◆ Exercise task A
Answer these questions about the selected text:
(i) What kind of algorithm does the text say is needed to generate the subsets?
(ii) What are the two ways the text gives for generating the permutations to compute on?
(iii) Where was the answer for generating the permutation from an index?

◆ Selected text
[start]

As we have established that we need unique subsets, we can now transform this problem into something that fixes the dependency issue. We need a sequential algorithm to generate the subsets that doesn't have dependencies.

Buffer or In-Place

In investigating this problem I realised that there were two main ways we could go about generating the permutations to compute on. We can generate the permutation in the OpenCL kernel (therefore no sequential dependencies), or we can pass it in as a buffer. I'm embarrassed to say I spent way too long trying to find a way to generate the permutation from an index, when the answer was on the page I was reading, even though I read the page multiple times.

[end]

(Data excerpts)
[start]

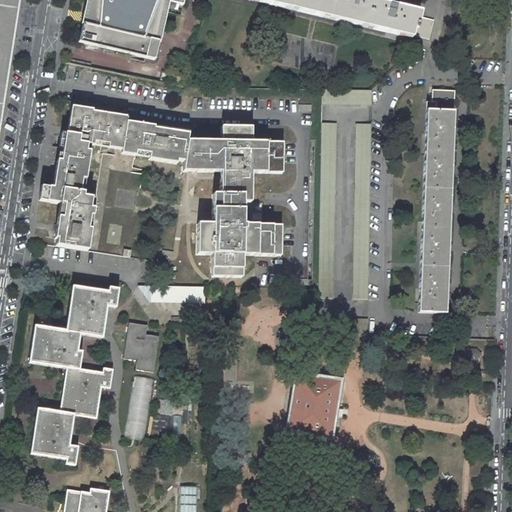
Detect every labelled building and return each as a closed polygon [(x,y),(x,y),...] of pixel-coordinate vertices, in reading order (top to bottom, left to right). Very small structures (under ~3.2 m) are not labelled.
[(0,0),(0,124),(19,0),(0,0)] [(86,0),(81,24),(82,25),(78,42),(154,60),(158,43),(160,43),(169,3),(183,6),(183,0),(86,0)] [(250,0),(411,39),(412,35),(429,39),(433,21),(419,17),(420,12),(398,7),(391,5),(384,4),(368,0),(250,0)] [(187,57),(179,55),(174,74),(182,76),(187,57)] [(181,85),(183,77),(160,72),(159,80),(181,85)] [(321,90),(321,105),(371,105),(371,91),(321,90)] [(418,313),(445,314),(454,91),(432,91),(431,102),(426,102),(418,313)] [(176,164),(177,161),(184,162),(183,165),(183,172),(190,172),(220,172),(220,195),(212,195),(212,225),(197,224),(196,255),(211,255),(211,277),(241,278),(241,256),(280,256),(281,226),(242,225),(242,203),(250,203),(250,173),(282,174),(282,143),(251,143),(251,128),(221,127),(220,142),(198,142),(187,142),(189,132),(126,123),(127,117),(92,112),(92,110),(71,107),(67,134),(65,134),(61,161),(57,161),(53,188),(41,187),(39,201),(60,204),(64,205),(62,219),(57,218),(54,239),(57,239),(56,242),(56,246),(87,251),(91,230),(87,230),(88,222),(92,223),(94,210),(89,209),(91,198),(83,197),(84,187),(80,187),(82,179),(85,180),(90,152),(86,151),(87,145),(91,145),(94,146),(94,142),(101,143),(108,144),(108,148),(122,150),(121,154),(135,156),(136,152),(143,153),(149,154),(149,158),(148,160),(176,164)] [(318,299),(332,299),(336,124),(321,123),(318,289),(318,299)] [(371,124),(356,124),(352,300),(367,300),(371,124)] [(61,133),(57,161),(61,161),(65,134),(61,133)] [(56,258),(57,250),(47,249),(46,257),(56,258)] [(123,249),(122,257),(130,258),(131,251),(123,249)] [(204,303),(204,287),(165,287),(137,286),(149,302),(204,303)] [(59,413),(37,409),(30,454),(66,460),(66,464),(74,466),(77,447),(69,446),(73,415),(95,419),(100,388),(109,389),(112,371),(103,369),(102,374),(78,370),(81,353),(77,352),(79,334),(102,338),(106,306),(115,308),(118,290),(109,288),(108,292),(72,287),(65,332),(34,327),(29,363),(66,369),(59,413)] [(318,318),(317,333),(360,335),(367,335),(367,321),(318,318)] [(135,370),(153,373),(159,337),(146,335),(146,326),(128,323),(123,359),(136,361),(135,370)] [(144,440),(151,379),(132,377),(125,438),(144,440)] [(297,377),(289,429),(329,436),(333,409),(337,384),(297,377)] [(195,511),(196,487),(179,487),(179,511),(195,511)] [(105,511),(108,493),(90,490),(89,494),(67,490),(63,511),(105,511)]
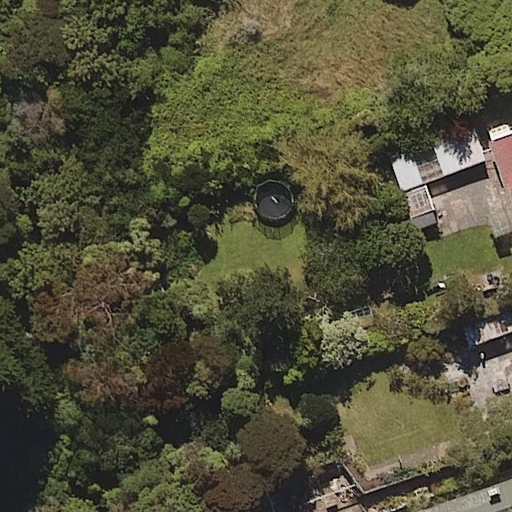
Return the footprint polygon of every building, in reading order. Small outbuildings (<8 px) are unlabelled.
[(511,124),(488,133),(511,201),(511,124)] [(390,159),(418,231),(441,222),(425,183),(487,159),(474,126),(390,159)] [(511,330),(511,305),(459,326),(467,347),(511,330)] [(511,511),(511,477),(404,511),(511,511)] [(277,511),(273,499),(231,511),(277,511)]
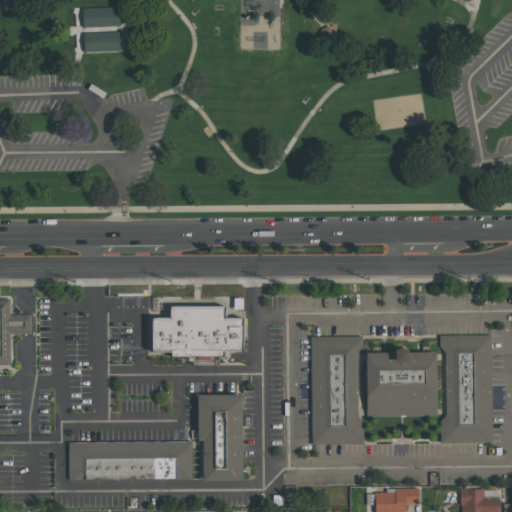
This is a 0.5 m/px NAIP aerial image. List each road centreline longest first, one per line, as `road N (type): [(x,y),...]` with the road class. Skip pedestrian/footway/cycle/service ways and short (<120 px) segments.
road 1 (primary): [(92,267),(395,265)]
road 2 (primary): [(394,234),(164,235)]
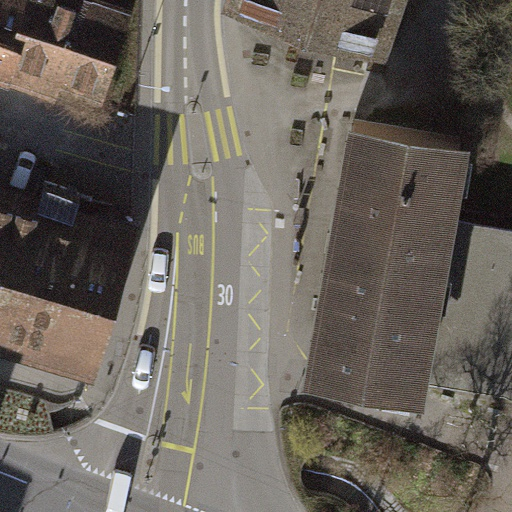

[end]

◆ Exercise task B
Could you convert the stretch of the listing from the line containing "This is a 0.5" through the end of the listing into a JSON list of strings, one per line, with blank lines dropped? Leave the pictures out.

◆ Exercise answer A
(i) A sequential algorithm that doesn't have dependencies.
(ii) Generating the permutation in the OpenCL kernel, or passing it in as a buffer.
(iii) On the page the writer was reading.

◆ Exercise answer B
[
  "This is a 0.5 m/px NAIP aerial image. List each road centreline longest first, one per line, as `road N (type): [(x,y),...]` with the road class. Skip pedestrian/footway/cycle/service ways and short (<120 px) segments.",
  "road 1 (primary): [(92,267),(395,265)]",
  "road 2 (primary): [(394,234),(164,235)]"
]